U.S. Businessman Says Hacker-for-Hire Firms Stole His Data
(Bloomberg) -- A years-long legal dispute between an Iranian-American businessman and the Investment Authority of Ras Al Khaimah, one of the seven emirates that make up the United Arab Emirates, has now entangled a private investigator in North Carolina and two hacking-for-hire firms in India.
In a lawsuit filed last week in federal court in North Carolina, Farhad Azima, an Iranian aviation executive who lives and works in America, accused law firm Dechert LLP of hiring a private investigator, Nicholas Del Rosso, who then allegedly hired hackers in India to steal documents from Azima. Nicholas Del Rosso and his company Vital Management Services Inc. are named as defendants in the suit. Dechert LLP isn’t a named party in the suit. Azima is seeking monetary damages and an injunction against further hacking.
The suit comes after reporting by Bloomberg and Reuters earlier this year that showed an Indian company, Belltrox Infotech Services, had for years worked as a “hacking-for-hire” service, targeting more than 10,000 people and companies. The suit filed by Azima last week is the first to mention Belltrox in U.S. courts.
The lawsuit claims that Indian “hacking-for-hire” firms CyberRoot Risk Advisory Private Ltd. and Belltrox worked together to hack and publish Azima’s stolen data as part of an ongoing legal dispute between Azima and the investment authority over the sale of a hotel in Tbilisi, Georgia. In May, a U.K. court found that Azima hadn’t sufficiently proven the Investment Authority of Ras Al Khaimah was responsible for the hacking. Azima was allowed to appeal that ruling, which will be heard in March 2021.
Dechert LLP didn’t respond to a request for comment. A lawyer for Del Rosso declined to comment. CyberRoot and Belltrox didn’t immediately respond to a request for comment.
Bloomberg reported earlier this year that Belltrox is under investigation by federal prosecutors in Manhattan. Belltrox has allegedly attempted to hack climate activists, hedge fund employees and journalists on behalf of its clients, Bloomberg previously reported. A spokesperson for the U.S. Attorney’s Office in Manhattan declined to comment.

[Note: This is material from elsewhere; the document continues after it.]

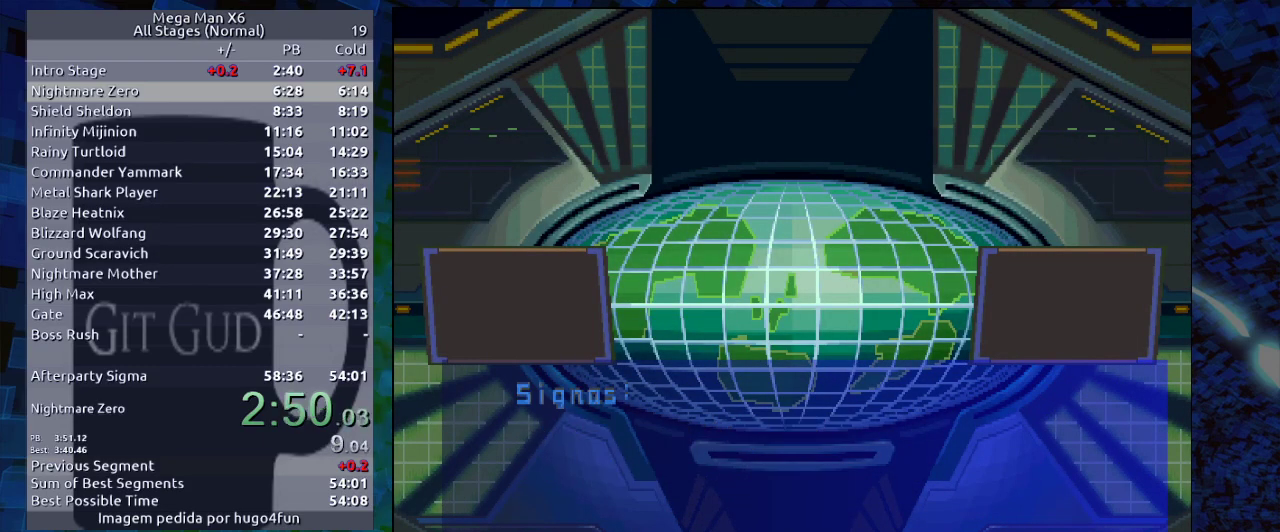
{"buttons": ["B"], "events": [[383, "B", "down"], [450, "B", "up"], [467, "B", "down"]]}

In July, Senator Sheldon Whitehouse, a Democrat from Rhode Island, sent a letter to U.S. Attorney General Willam Barr expressing his concern about potential “political pressure” in the investigation of Belltrox. According to the lawsuit, CyberRoot used Belltrox’s servers to carry out hacks on Azima and assisted in publishing the stolen data online.

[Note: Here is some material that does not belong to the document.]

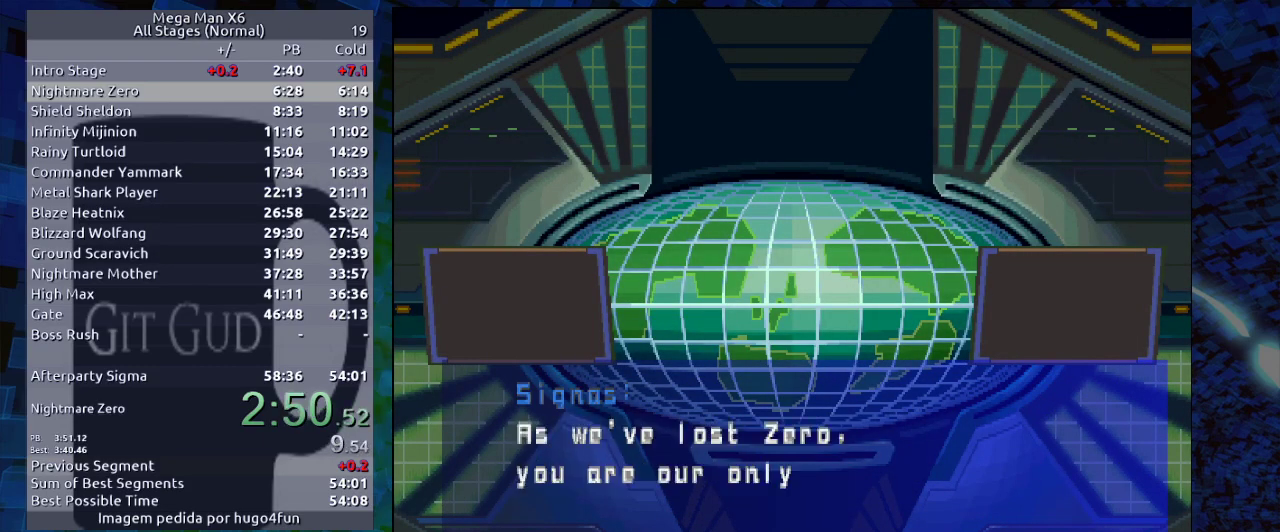
{"buttons": ["Y"], "events": [[33, "B", "up"], [83, "B", "down"], [133, "B", "up"], [133, "Y", "down"], [183, "B", "down"], [183, "Y", "up"], [267, "B", "up"], [267, "Y", "down"], [300, "B", "down"], [300, "Y", "up"], [350, "B", "up"], [350, "Y", "down"], [400, "B", "down"], [400, "Y", "up"], [450, "B", "up"], [450, "Y", "down"]]}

Azima alleges that Del Rosso, the North Carolina-based private investigator, directed CyberRoot to send “spear-phishing” emails to Azima in order to gain access to his email and online accounts. The suit alleges that Del Rosso was hired by law firm Dechert LLP partner Neil Gerrard, which was representing the investment authority in its dispute with Azima. Gerrard didn’t respond to a request for comment.
In his lawsuit, Azima describes an alleged web of law firms, private investigators and hackers in India. Such tangled relationships are common in hacking for hire schemes, according to cybersecurity experts, because intermediaries can be used to obfuscate who may be ultimately responsible for a hacking attempt and make it difficult for investigators to peel back the layers to the ultimate source.
An archive of Azima’s emails were published online in August 2016. Following the publication of his emails, the Ras Al Khaimah Investment Authority launched a £3.7 million fraud case against Azima in the U.K. as part of its dispute over the hotel in Georgia. In June, the U.K. High Court ruled against Azima, ordering to pay more than $4 million in damages. Azima was granted the opportunity to appeal an aspect of the case, concerning the investment authority’s culpability in the alleged hacking.
Azima, in the new lawsuit, suit alleges that Dechert LLP paid Del Rosso more than $1 million for his work, and that Del Rosso paid more than $1 million to CyberRoot. A representative for Azima wasn’t able to immediately clarify how they had determined the amount of money exchanged between Dechert, Del Rosso and CyberRoot or explain how they had traced the alleged hack back to the Indian firms.
The case is Azima v. Del Rosso, 20-cv-954, U.S. District Court, Middle District of North Carolina.